╔══

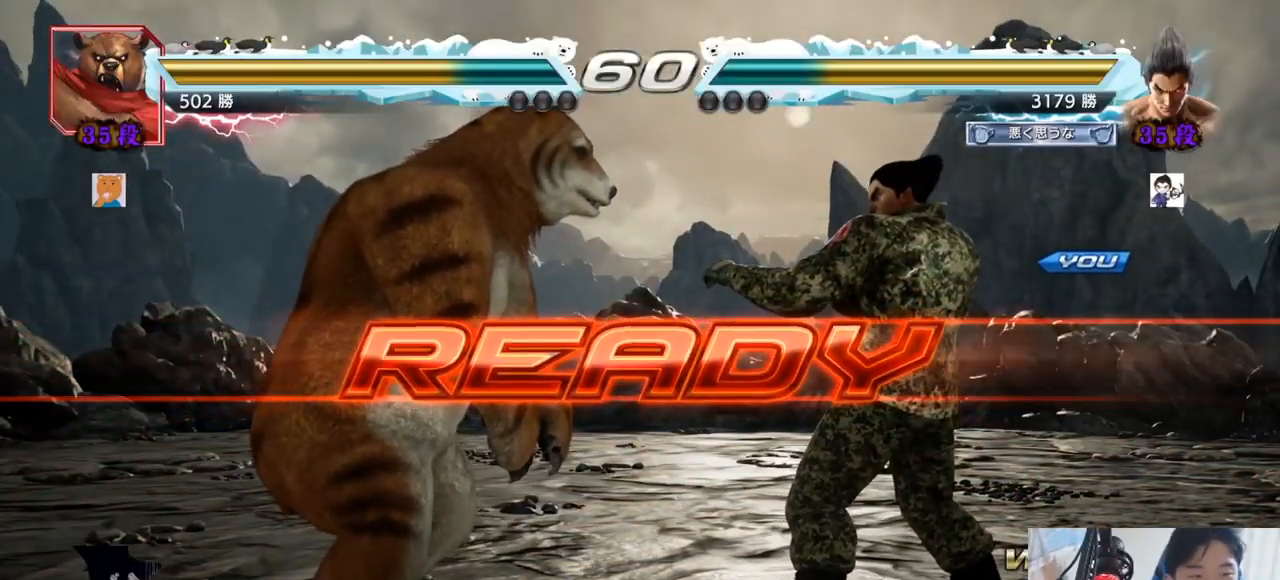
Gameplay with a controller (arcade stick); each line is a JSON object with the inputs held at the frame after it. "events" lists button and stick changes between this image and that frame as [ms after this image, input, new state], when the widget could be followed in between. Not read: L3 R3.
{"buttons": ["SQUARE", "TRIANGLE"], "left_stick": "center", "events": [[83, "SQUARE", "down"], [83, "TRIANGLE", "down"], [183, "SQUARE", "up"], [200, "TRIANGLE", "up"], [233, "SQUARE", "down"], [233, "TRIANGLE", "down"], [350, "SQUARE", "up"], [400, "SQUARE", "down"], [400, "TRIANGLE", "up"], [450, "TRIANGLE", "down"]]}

╚══
╔══

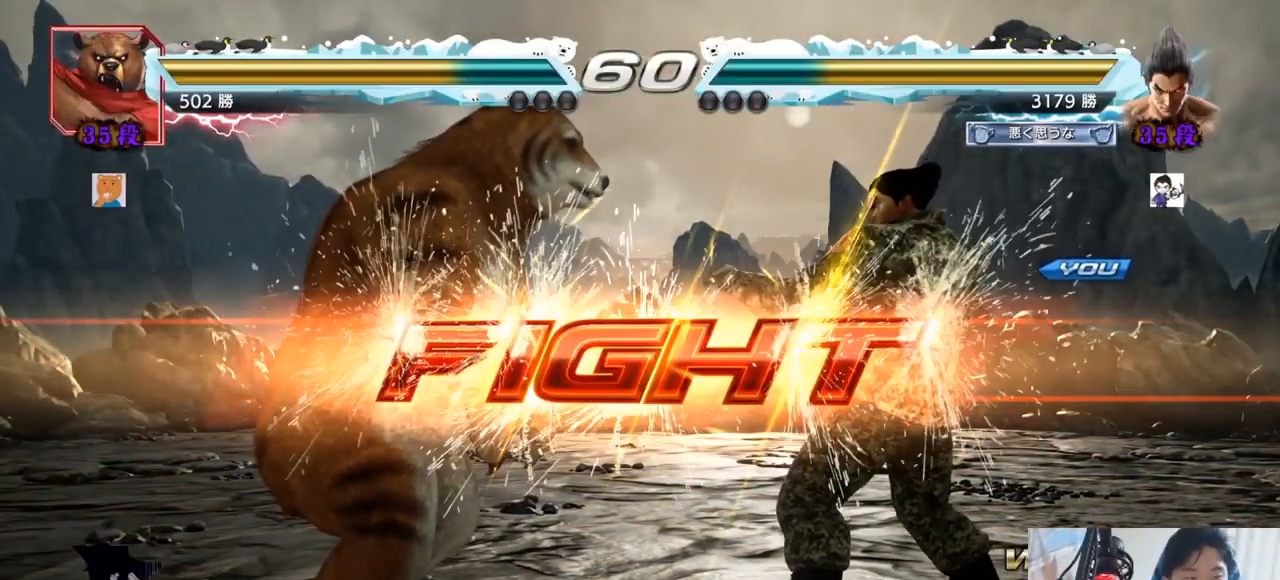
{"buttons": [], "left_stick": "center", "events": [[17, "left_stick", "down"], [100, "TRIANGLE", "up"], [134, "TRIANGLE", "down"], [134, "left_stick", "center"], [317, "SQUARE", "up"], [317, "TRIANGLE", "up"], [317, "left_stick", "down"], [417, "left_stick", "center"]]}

╚══

- **ASSIGNMENT**
The lines holding the string "down" in the listing above are what you should copy out.

- **RESULT OF THE EXERCISE**
{"buttons": ["SQUARE", "TRIANGLE"], "left_stick": "center", "events": [[83, "SQUARE", "down"], [83, "TRIANGLE", "down"], [183, "SQUARE", "up"], [200, "TRIANGLE", "up"], [233, "SQUARE", "down"], [233, "TRIANGLE", "down"], [350, "SQUARE", "up"], [400, "SQUARE", "down"], [400, "TRIANGLE", "up"], [450, "TRIANGLE", "down"]]}
{"buttons": [], "left_stick": "center", "events": [[17, "left_stick", "down"], [100, "TRIANGLE", "up"], [134, "TRIANGLE", "down"], [134, "left_stick", "center"], [317, "SQUARE", "up"], [317, "TRIANGLE", "up"], [317, "left_stick", "down"], [417, "left_stick", "center"]]}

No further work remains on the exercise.